Las Vegas Sun

April 25, 2024

Editorial: About-face on Iraq

Some Republican lawmakers evidently are backing away from President Bush's Iraq war policy, as the public's opinion of the war plummets and the November elections approach.

According to a story by the Washington Post on Thursday, congressional Republicans are edging away from President Bush's stay-the-course stubbornness and are saying that they don't have to agree with his every decision about the war. His policy, they say, has left America with two tough choices in the war - to stay and fight or concede defeat to terrorists.

It represents a turnaround for the GOP politicians who have long accused those who question Bush's war policies of being unpatriotic and even sympathetic to terrorists.

Probably the most dramatic of these changes came from Sen. John Thune, R-S.D., who recently told the National Press Club that candidates who want to win re-election this year "obviously don't embrace the president and his agenda."

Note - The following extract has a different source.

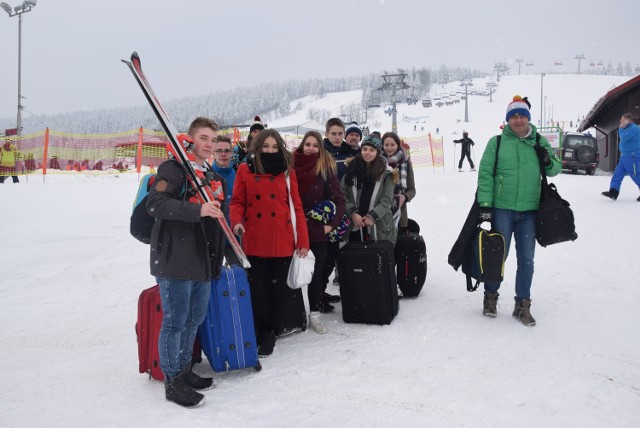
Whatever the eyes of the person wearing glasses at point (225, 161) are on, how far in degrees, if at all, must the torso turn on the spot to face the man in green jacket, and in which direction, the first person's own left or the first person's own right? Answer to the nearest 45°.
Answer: approximately 90° to the first person's own left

This, from the same man who, when appearing on television's "Meet the Press" in 2004 with Sen. Tom Daschle - a man Thune later defeated - said Daschle's criticism of Bush's Iraq policy served to "embolden the enemy." Evidently, Thune now figures staying the course emboldens Democrats running against Republicans in November.

Rep. Gil Gutknecht, R-Minn., returned from a visit to Iraq last week calling for immediate troop withdrawals, saying that the situation was worse "than we'd been led to believe." Of Bush's position, Gutknecht told the Post that "I don't think that course is politically sustainable."

How these caged birds are singing now. One would think that the deaths of more than 2,500 American military personnel, the wounding of more than 18,000 others and a death toll among Iraqi citizens that last month alone amounted to an average of 100 a day would have been enough to grab Republican lawmakers' attention long ago.

One would think that maybe the billions upon billions of dollars being stripped from domestic programs and tossed at this war would have at least raised an eyebrow.

A handful of Republicans have criticized Bush's war plan. Yet it has taken an upcoming election and the very real possibility that the Republicans' political heyday could be ending to make the rest acknowledge the death, destruction and economic disaster wrought by the Bush administration's failing Iraq war policy. It is a shame and a disgrace, to be sure. But, whatever works.